Self-Care Tip #145 – Look around to get strength.
I was talking with my colleague, Janice, who works intimately in the area of group homes and advocating for the clients. I asked her to tell me something about them.
There are times when parents give up and they can’t provide.
I wrote a blog-post some time ago relating to this as I work with many families who are near this point or past it. Taking care of ourselves can be hard enough in this world, let alone a disabled child or two, or three… I’ve seen marvelous results from placements. However, my blog-post, “Get in Someone’s Space” got a response that was not so complimentary. I asked Janice about where she thought the comment was coming from.
There are a lot of good group homes but many are not. The workers are paid minimum wage often and they are saints. There are about 1/2 and 1/2 that are good v. not good. They can make a lot of money potentially. In some of the homes, the workers are ambivalent at best. It is a job to them. If they do care but are surrounded by people who don’t care they lose steam. They can’t do it all. Emergency homes are also useful to give parents a relief.
Some of the disabled in placement have no family involved. Others do. And in those that do have involved family give their family some time to recharge while in placement. The family can recharge and use that new energy for things like continue to “shop” further for the best fit for placement. It can be work to find the right placement and get someone moved there. Then after that challenge is met, families will find other struggles. Struggles such as placement being so far that the family can’t visit or be as involved as they’d like. They find, as we all do at some ah-ha moment(s) in life, that we can’t have it all.
Mr. Rick stated it well.
I will not be a victim while choosing my burdens.
We could also say, “I will not be a victim while choosing my benefits,” perhaps.
I understand that the topic of disabled family and/or group home placements may not interest all of us. It may not appear at the surface to be an issue involving eternal truths. Yet, we see that it does. We are, each of us, not so far removed from unfair life circumstances. From choices that look “bad and also bad.” Or could we say, rather, that look to be choices between “one benefit and another,” knowing that we can’t have it all?

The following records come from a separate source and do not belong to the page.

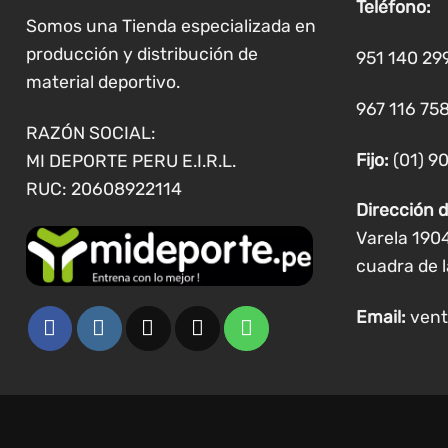
Teléfono:
pueden
Somos una Tienda especializada en
elegir
producción y distribución de
951 140 29
en
material deportivo.
la
967 116 758
página
RAZÓN SOCIAL:
de
Fijo:
(01) 9
MI DEPORTE PERU E.I.R.L.
producto
RUC: 20608922114
Dirección d
Varela 190
cuadra de l
Email:
vent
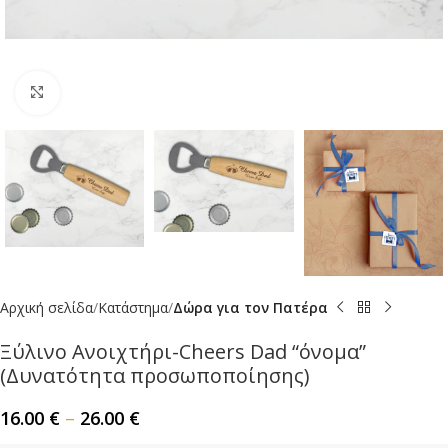
Click to enlarge
Αρχική σελίδα
Κατάστημα
Δώρα για τον Πατέρα
Ξύλινο Ανοιχτήρι-Cheers Dad “όνομα”
(Δυνατότητα προσωποποίησης)
16.00
€
–
26.00
€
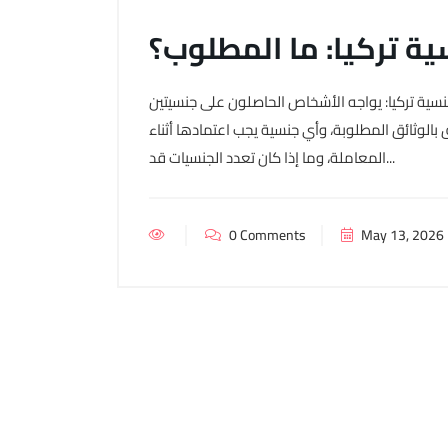
ية تركيا: ما المطلوب؟
نسية تركيا: يواجه الأشخاص الحاصلون على جنسيتين
ق بالوثائق المطلوبة، وأي جنسية يجب اعتمادها أثناء
المعاملة، وما إذا كان تعدد الجنسيات قد...
0 Comments
May 13, 2026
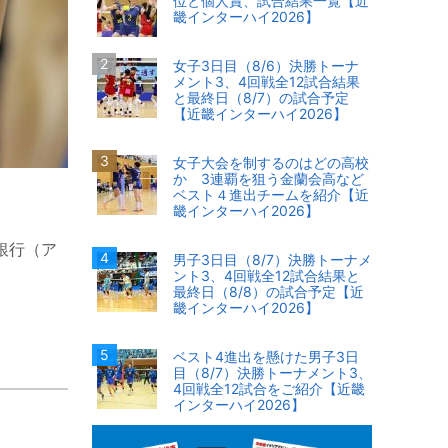
位と個人賞、試合結果一覧【近
畿インターハイ2026】
女子3日目（8/6）決勝トーナ
メント3、4回戦全12試合結果
と最終日（8/7）の試合予定
【近畿インターハイ2026】
女子大会を制するのはどの高校
か 3連覇を狙う金蘭会高など
ベスト４進出チームを紹介【近
畿インターハイ2026】
中銀行（ア
男子3日目（8/7）決勝トーナメ
ント3、4回戦全12試合結果と
最終日（8/8）の試合予定【近
畿インターハイ2026】
ベスト4進出を懸けた男子3日
目（8/7）決勝トーナメント3、
4回戦全12試合をご紹介【近畿
インターハイ2026】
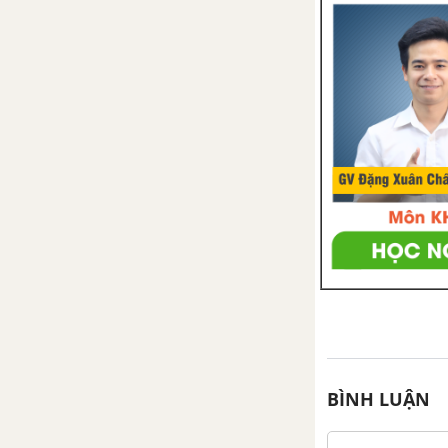
Bài 47. Vắc xin phòng bệnh cho
vật nuôi
Bài 48. Thực Hành : Nhận biết
một số loại vắc xin phòng bệnh
cho gia cầm và phương pháp sử
dụng vắc xin Niu Cat Xơn phòng
bệnh cho gà
Ôn tập Phần III - Chăn nuôi
PHẦN IV. THUỶ SẢN
CHƯƠNG I. ĐẠI CƯƠNG VỀ KĨ
THUẬT NUÔI THUỶ SẢN
Bài 49. Vai trò , nhiệm vụ của
BÌNH LUẬN
nuôi thuỷ sản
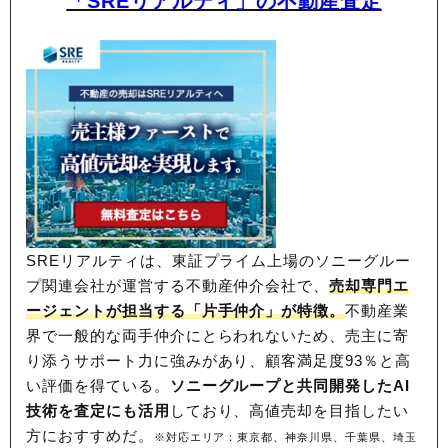
「SREリアルティ」の不動産査定
SREリアルティは、東証プライム上場のソニーグルー
プ関連会社が運営する不動産仲介会社で、
売却専門エ
ージェントが担当する「片手仲介」が特徴。
不動産業
界で一般的な両手仲介にとらわれないため、
売主に寄
り添うサポート力に強みがあり、顧客満足度93％と高
い評価を得ている。
ソニーグループと共同開発したAI
技術を査定にも活用
しており、高値売却を目指したい
方におすすめだ。
※対応エリア：東京都、神奈川県、千葉県、埼玉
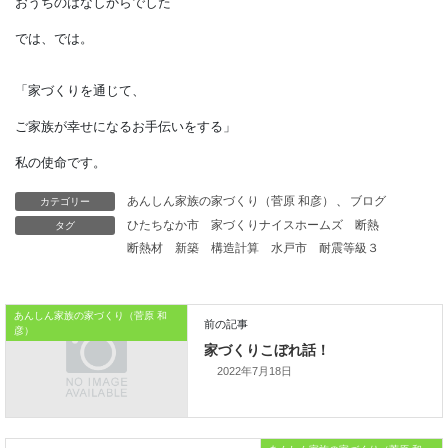
統一されすぎているところにあるのです。
どんなに技術力を高めても、
年季の入った職人の
指先の感性にはかなわないように、
私たちは、
カテゴリー
あんしん家族の家づくり（菅原 和彦）
、
ブログ
こうした微妙な違いを
タグ
ひたちなか市
家づくりナイスホームズ
断熱
断熱材
新築
構造計算
水戸市
耐震等級３
感じ取っているのです。
本日はこれまでです。
あんしん家族の家づくり（菅原 和
彦）
おうちのはなしからでした
2022年7月18日
では、では。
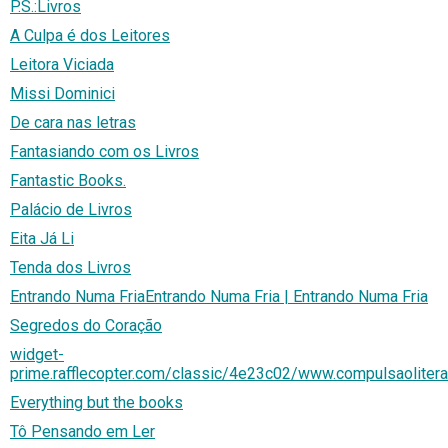
P.S.:Livros
A Culpa é dos Leitores
Leitora Viciada
Missi Dominici
De cara nas letras
Fantasiando com os Livros
Fantastic Books.
Palácio de Livros
Eita Já Li
Tenda dos Livros
Entrando Numa FriaEntrando Numa Fria | Entrando Numa Fria
Segredos do Coração
widget-
prime.rafflecopter.com/classic/4e23c02/www.compulsaolitera
Everything but the books
Tô Pensando em Ler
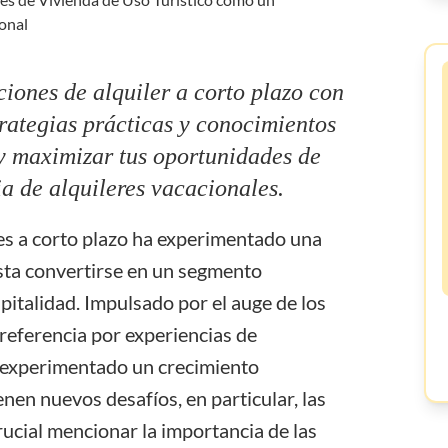
ganar
dinero en
Airbnb?
Blog
ciones de alquiler a corto plazo con
Webinars
rategias prácticas y conocimientos
Solicitud
y maximizar tus oportunidades de
de función
ia de alquileres vacacionales.
res a corto plazo ha experimentado una
sta convertirse en un segmento
spitalidad. Impulsado por el auge de los
 preferencia por experiencias de
a experimentado un crecimiento
nen nuevos desafíos, en particular, las
crucial mencionar la importancia de las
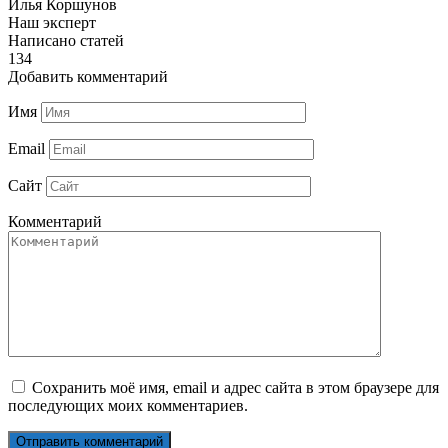
Илья Коршунов
Наш эксперт
Написано статей
134
Добавить комментарий
Имя
Email
Сайт
Комментарий
Сохранить моё имя, email и адрес сайта в этом браузере для
последующих моих комментариев.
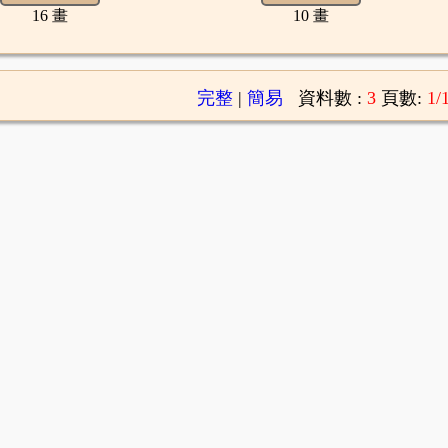
16 畫
10 畫
完整
|
簡易
資料數 :
3
頁數:
1/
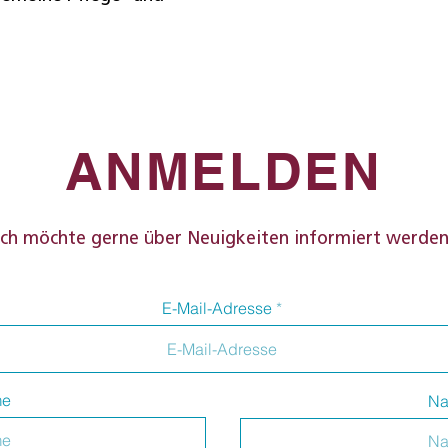
ANMELDEN
Ich möchte gerne über Neuigkeiten informiert werden
E-Mail-Adresse
me
Na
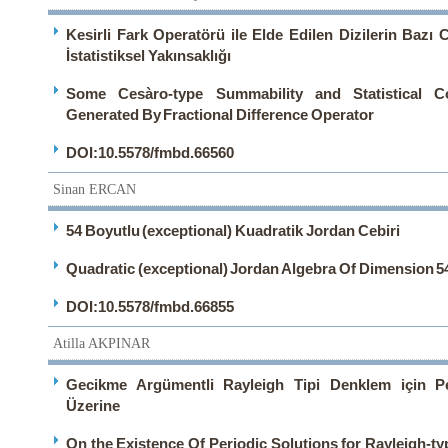
Kesirli Fark Operatörü ile Elde Edilen Dizilerin Bazı C
İstatistiksel Yakınsaklığı
Some Cesàro-type Summability and Statistical 
Generated By Fractional Difference Operator
DOI:10.5578/fmbd.66560
Sinan ERCAN
54 Boyutlu (exceptional) Kuadratik Jordan Cebiri
Quadratic (exceptional) Jordan Algebra Of Dimension 5
DOI:10.5578/fmbd.66855
Atilla AKPINAR
Gecikme Argümentli Rayleigh Tipi Denklem için Pe
Üzerine
On the Existence Of Periodic Solutions for Rayleigh-ty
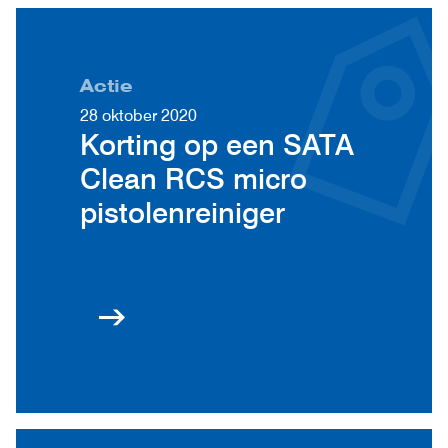
Actie
28 oktober 2020
Korting op een SATA
Clean RCS micro
pistolenreiniger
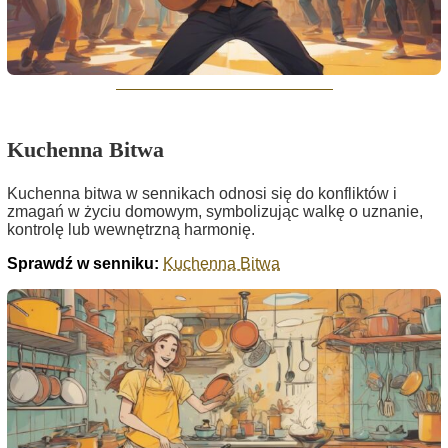
Kuchenna Bitwa
Kuchenna bitwa w sennikach odnosi się do konfliktów i
zmagań w życiu domowym, symbolizując walkę o uznanie,
kontrolę lub wewnętrzną harmonię.
Sprawdź w senniku:
Kuchenna Bitwa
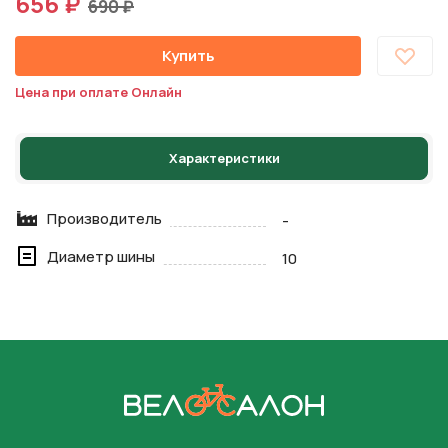
656 ₽
690 ₽
Купить
Цена при оплате Онлайн
Характеристики
Производитель
-
Диаметр шины
10
На главную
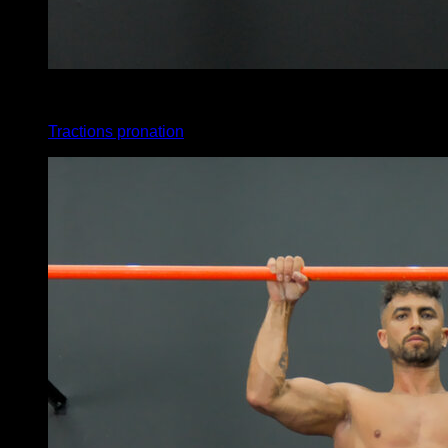
x
20
Tractions pronation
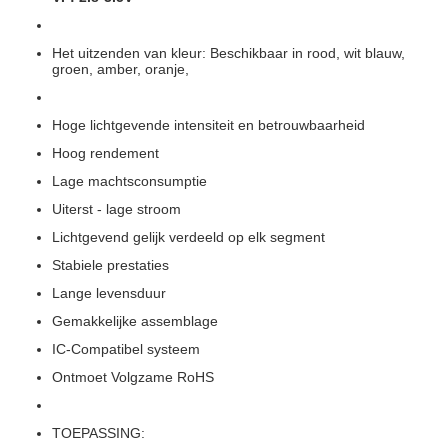
Het uitzenden van kleur: Beschikbaar in rood, wit blauw,
groen, amber, oranje,
Hoge lichtgevende intensiteit en betrouwbaarheid
Hoog rendement
Lage machtsconsumptie
Uiterst - lage stroom
Lichtgevend gelijk verdeeld op elk segment
Stabiele prestaties
Lange levensduur
Gemakkelijke assemblage
IC-Compatibel systeem
Ontmoet Volgzame RoHS
TOEPASSING:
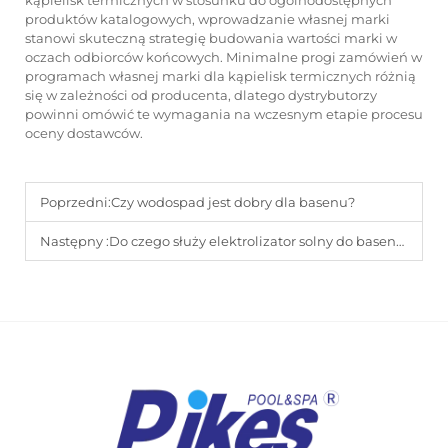
kąpielisk termicznych w stosunku do ogólnodostępnych
produktów katalogowych, wprowadzanie własnej marki
stanowi skuteczną strategię budowania wartości marki w
oczach odbiorców końcowych. Minimalne progi zamówień w
programach własnej marki dla kąpielisk termicznych różnią
się w zależności od producenta, dlatego dystrybutorzy
powinni omówić te wymagania na wczesnym etapie procesu
oceny dostawców.
Poprzedni:
Czy wodospad jest dobry dla basenu?
Następny :
Do czego służy elektrolizator solny do basenu?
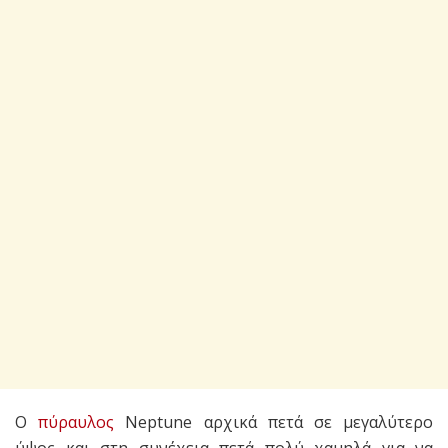
Ο
πύραυλος
Neptune αρχικά πετά σε μεγαλύτερο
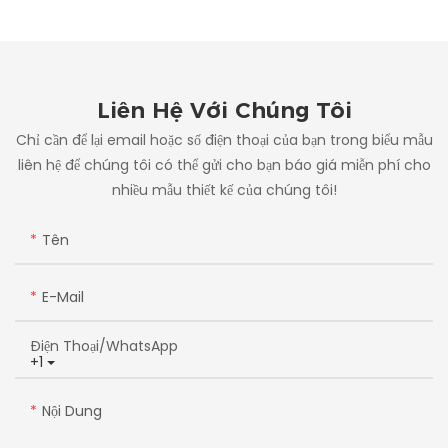
Liên Hệ Với Chúng Tôi
Chỉ cần để lại email hoặc số điện thoại của bạn trong biểu mẫu
liên hệ để chúng tôi có thể gửi cho bạn báo giá miễn phí cho
nhiều mẫu thiết kế của chúng tôi!
Tên
E-Mail
Điện Thoại/whatsApp
+1
Nội Dung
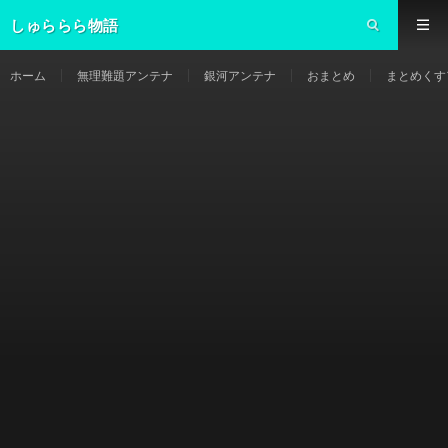
しゅららら物語
ホーム
無理難題アンテナ
銀河アンテナ
おまとめ
まとめくす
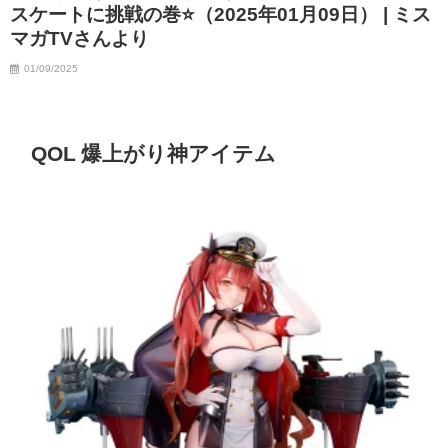
スケートに挑戦の巻⭐️（2025年01月09日） | ミス
07/06/2023
マガTVさんより
01/09/2025
QOL 爆上がり神アイテム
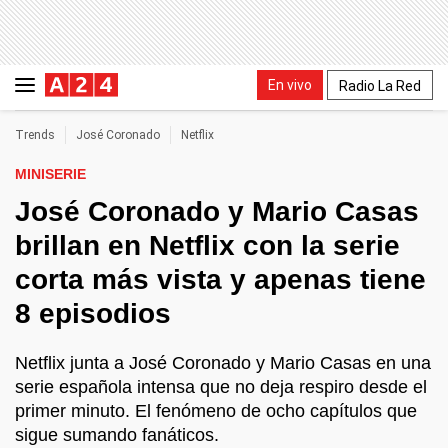
En vivo
Radio La Red
Trends
José Coronado
Netflix
MINISERIE
José Coronado y Mario Casas
brillan en Netflix con la serie
corta más vista y apenas tiene
8 episodios
Netflix junta a José Coronado y Mario Casas en una
serie española intensa que no deja respiro desde el
primer minuto. El fenómeno de ocho capítulos que
sigue sumando fanáticos.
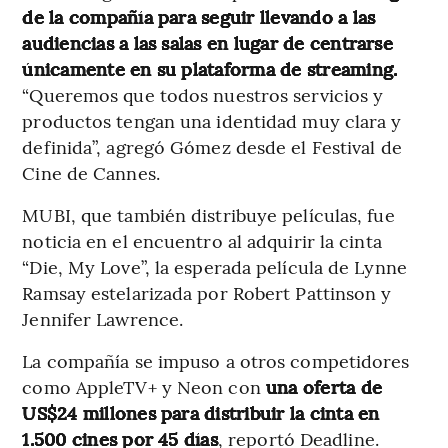
de la compañía para seguir llevando a las
audiencias a las salas en lugar de centrarse
únicamente en su plataforma de streaming.
“Queremos que todos nuestros servicios y
productos tengan una identidad muy clara y
definida”, agregó Gómez desde el Festival de
Cine de Cannes.
MUBI, que también distribuye películas, fue
noticia en el encuentro al adquirir la cinta
“Die, My Love”, la esperada película de Lynne
Ramsay estelarizada por Robert Pattinson y
Jennifer Lawrence.
La compañía se impuso a otros competidores
como AppleTV+ y Neon con
una oferta de
US$24 millones para distribuir la cinta en
1.500 cines por 45 días
, reportó Deadline.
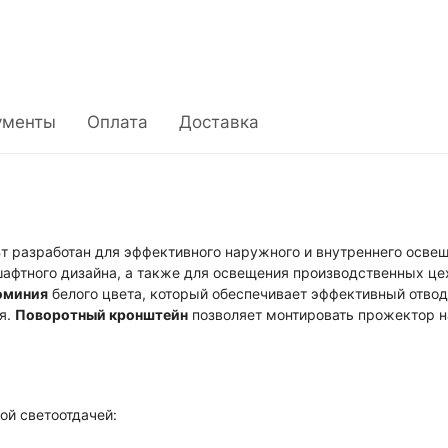
ументы
Оплата
Доставка
 разработан для эффективного наружного и внутреннего освещ
афтного дизайна, а также для освещения производственных цех
юминия
белого цвета, который обеспечивает эффективный отвод 
я.
Поворотный кронштейн
позволяет монтировать прожектор н
й светоотдачей:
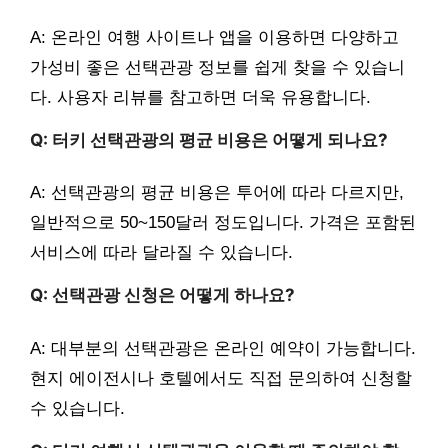
A: 온라인 여행 사이트나 앱을 이용하면 다양하고
가성비 좋은 선택관광 정보를 쉽게 찾을 수 있습니
다. 사용자 리뷰를 참고하면 더욱 유용합니다.
Q: 터키 선택관광의 평균 비용은 어떻게 되나요?
A: 선택관광의 평균 비용은 투어에 따라 다르지만,
일반적으로 50~150달러 정도입니다. 가격은 포함된
서비스에 따라 달라질 수 있습니다.
Q: 선택관광 신청은 어떻게 하나요?
A: 대부분의 선택관광은 온라인 예약이 가능합니다.
현지 에이전시나 호텔에서도 직접 문의하여 신청할
수 있습니다.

No. We are not so far away from the single mother raising her two mentally retarded children. We are not that distant from the caregiver with license to house five children but can’t find good staffing. We can see the fetal-alcohol syndrome child who got what he got from birth and will live where they are until they die with staff as their family.
To my parents who can’t give any more, choose your benefits. They are there. To my kids who are confused by their own behaviors and emotions, to my staffers who struggle to understand the value of their jobs, to you who feel more of the burdens than the benefits, to all of us, we are the same in this. We are each other’s “people.” We have this knowing.
Look around. Gather strength and make your choices.
Question: What has enabled your perspective? What part came without effort and what part didn’t? Please tell me your story.